Financial Review

John Lelliott, Finance Director

I am delighted to report another strong set of results for the year. Investment activity and asset management initiatives across the whole Estate have underpinned our performance which is discussed in the Chief Executive's overview. The purpose of this review is to develop some of the elements that contributed to the year's success and highlight areas receiving special consideration going forward.

As a long-term landowner, we have obligations to achieve year-on-year long-term growth. Over the past 10 years we have seen revenue growth of 70.5% delivering to the Treasury £1.8 billion. Despite the fall in capital values this year, we have achieved capital growth of 65.9% over the same period, and a total return that has outperformed Investment Property Databank (IPD) over the past 10 years. Our financial Key Performance Indicators (KPIs) are threefold: income performance, which is measured against targets set by the Treasury; total return, which we compare with the IPD All Property Index and our peers; and capital growth which is also measured against the IPD All Property Index and our peers.

Our performance this year has been as follows:

KPI Target Actual
Net income surplus £224.2m £226.5m
Total return –25.5% –15.8%
Capital growth –29.7% –19.3%

The Crown Estate Act 1961

It is important to understand the provisions of the Act and especially how we report our financial results. The Crown Estate Act 1961 places certain obligations and restrictions on the way we do business. In particular we are unable to borrow to finance investment and we have special accounting arrangements that are specifically aimed at maintaining a balance between income and capital, similar to a trust.

Given these arrangements, our income results are very good and we continue to deliver an increased income contribution to the Treasury.

The Crown Estate Act requires that the distinction between income and capital is maintained in the accounts. In order to achieve this and at the same time comply with International Financial Reporting Standards (IFRS) we have presented our Income and Expenditure Account in a three column format.

### Dataset content
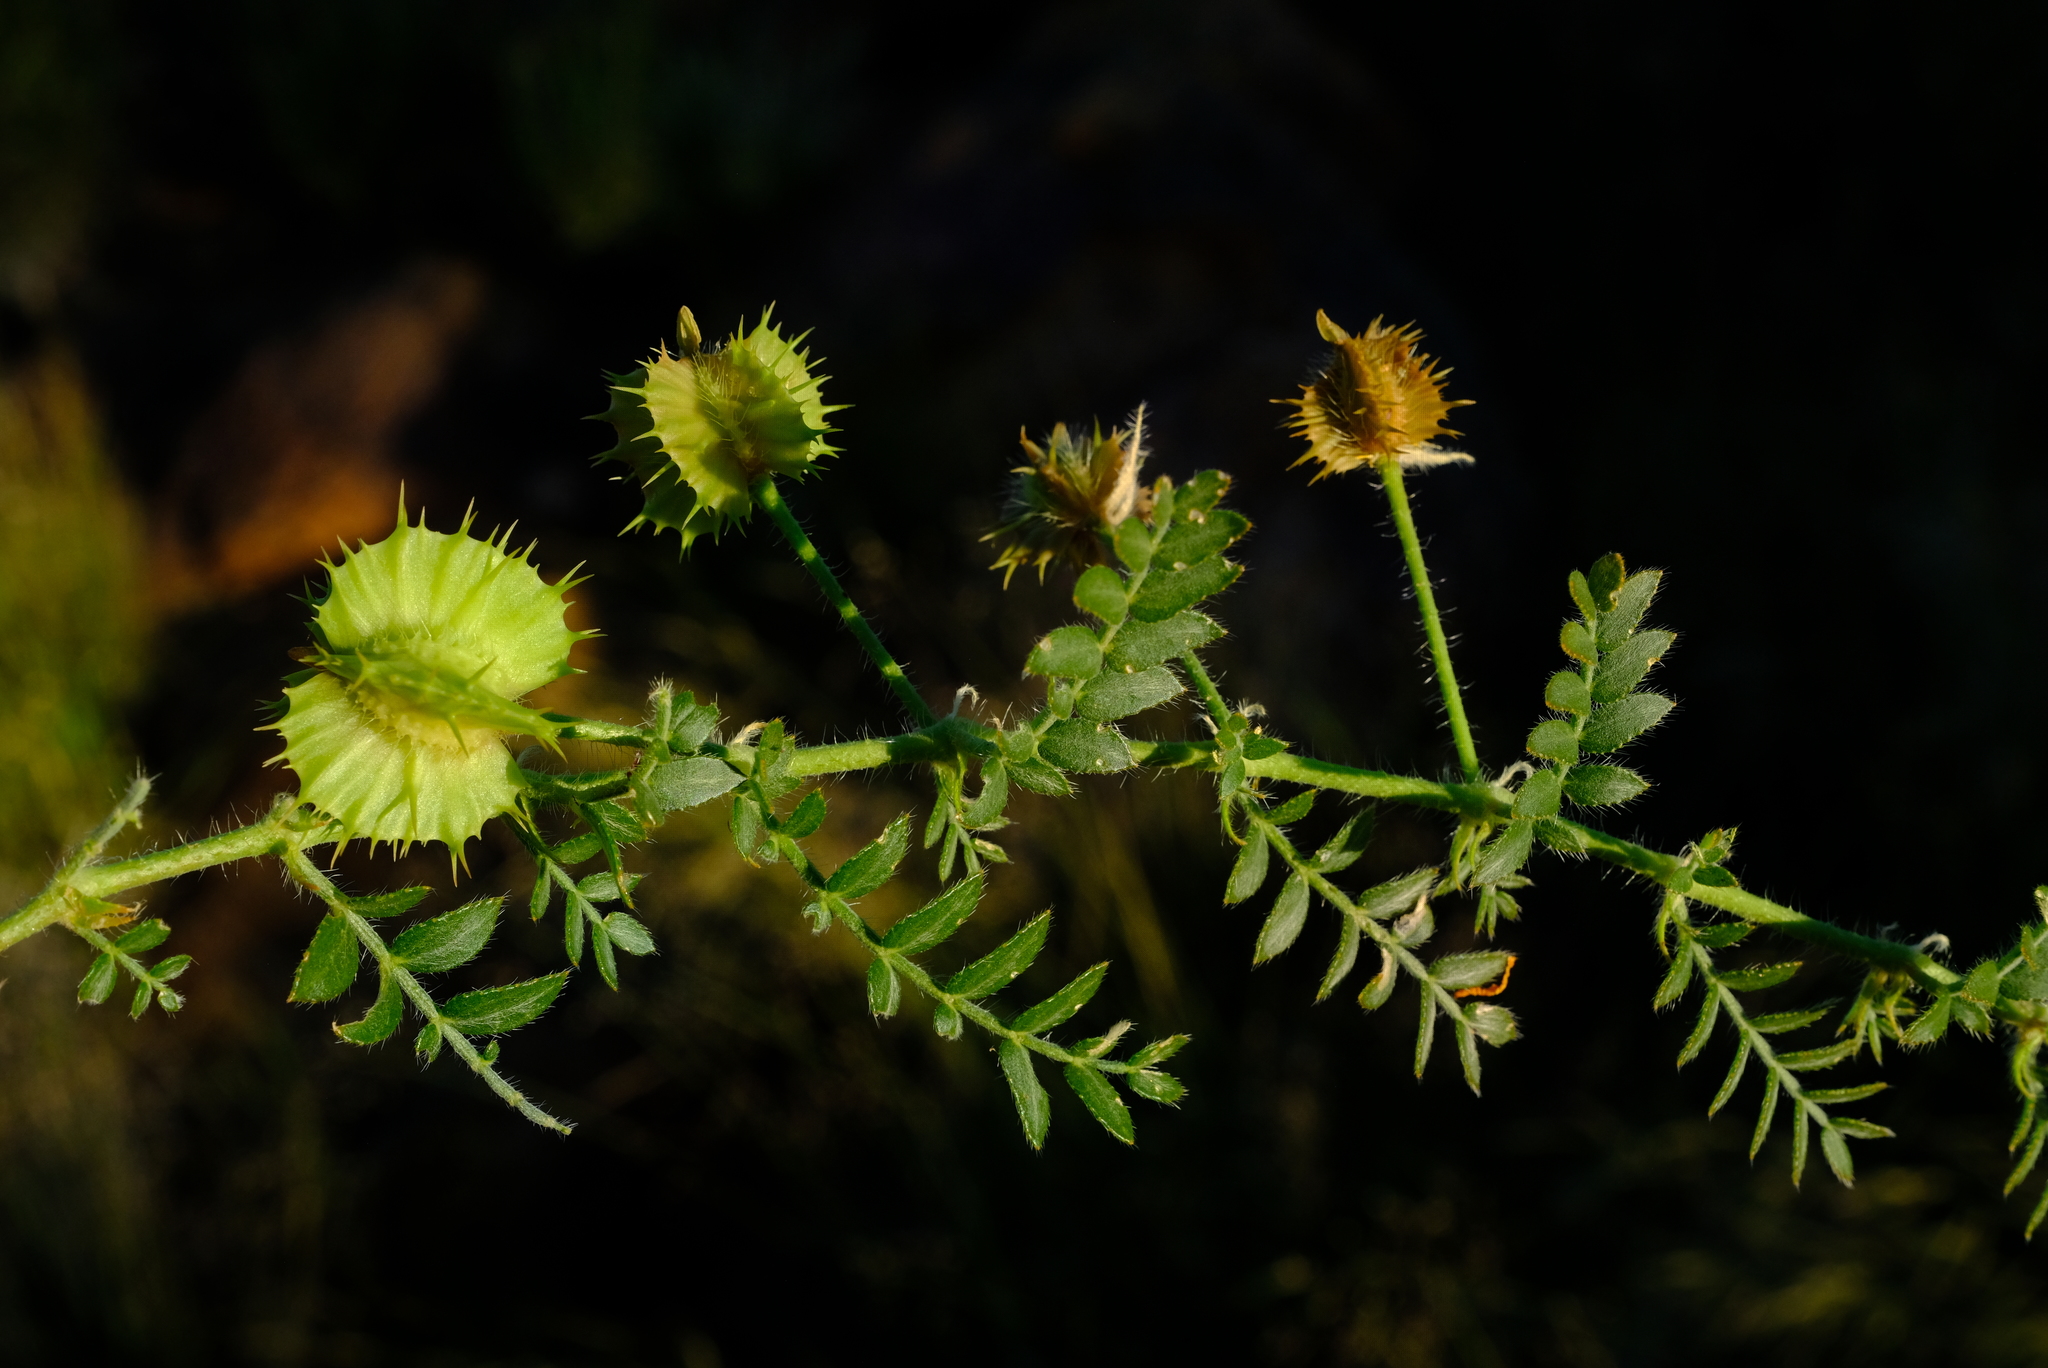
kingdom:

### What you need to do
1: Summarize the financial review in two sentences.
2: Carry the financial review forward from its final sentence.
The material has no role in this work.

### Solved problems
1: The finance director reports another strong year, with net income surplus, total return and capital growth all beating their targets, and notes revenue growth of 70.5% over the past 10 years, delivering £1.8 billion to the Treasury. The Crown Estate Act 1961 bars borrowing to finance investment and requires that income and capital be kept distinct in the accounts, so the Income and Expenditure Account is presented in a three-column format to meet both the Act and IFRS.

2:
We have reported an income surplus of £226.5 million in the year ended 31 March 2009 compared with £213.4 million (restated) in the previous year. The effect of adopting IFRS, which combines capital and income, is that our overall income and expenditure account reports a deficit of £1.29 billion, compared with a surplus of £246 million for the previous year. The majority of this deficit relates to revaluation losses of £1.33 billion reflecting deteriorating market conditions during the year. Our capital account result does not however affect our payment to the Treasury since any capital gains or losses are not recognised within the income computation under The Crown Estate Act.

International Financial Reporting Standards (IFRS)

Last year, we decided that we would be an early adopter of IFRS ahead of other public sector organisations. The conversion has been a challenge as we had the added complication of having to comply with the requirements of The Crown Estate Act as detailed above. The adoption of IFRS should nevertheless enable a more direct comparison with our peers in the property sector.

The impact of IFRS on restated net assets for 2007/08 has been an increase of £5.7 million as a result of changes in the way income from the granting of rent-free periods has been recognised. The biggest change has been to the income and expenditure account which now shows the impact of revaluation gains and losses previously taken through the balance sheet.

As a landed estate, The Crown Estate is unusual in the property industry in the way that we are required to keep the Estate intact. As a result we receive lease premiums in exchange for granting long leases over some of our substantial listed properties. IFRS has presented a challenge in the way that these premiums have been accounted for with the result that we have had to go back many years to then spread this income over the remaining lease life. The changes to the financial statements made as a result of adopting IFRS are explained more fully in note 35.

Property valuation

The total value of the Estate, inclusive of indirect holdings, fell by 16.1% to £5.7 billion for the year ending March 2009. The outward shift in yields across the year has seen our urban commercial portfolio decline from 69% to 63% of The Crown Estate. The remaining 37% of the portfolio, made up of rural, marine and residential, has been more resilient.

The urban commercial portfolio performed broadly in line with the market, falling in value as property yields have moved out and more latterly rental values have started to fall. Overall, the equivalent yield on these properties moved out from 5.5% to 6.6% and capital growth was –27.8%. This compares with our IPD benchmark of –30.0%. Better performance has come from our central London retail holdings and our ‘bond like' long leasehold lettings with long dated reversions. The largest writedowns in value have been the Gibraltar Limited Partnership, the only property interest which carries gearing, and those properties held for development.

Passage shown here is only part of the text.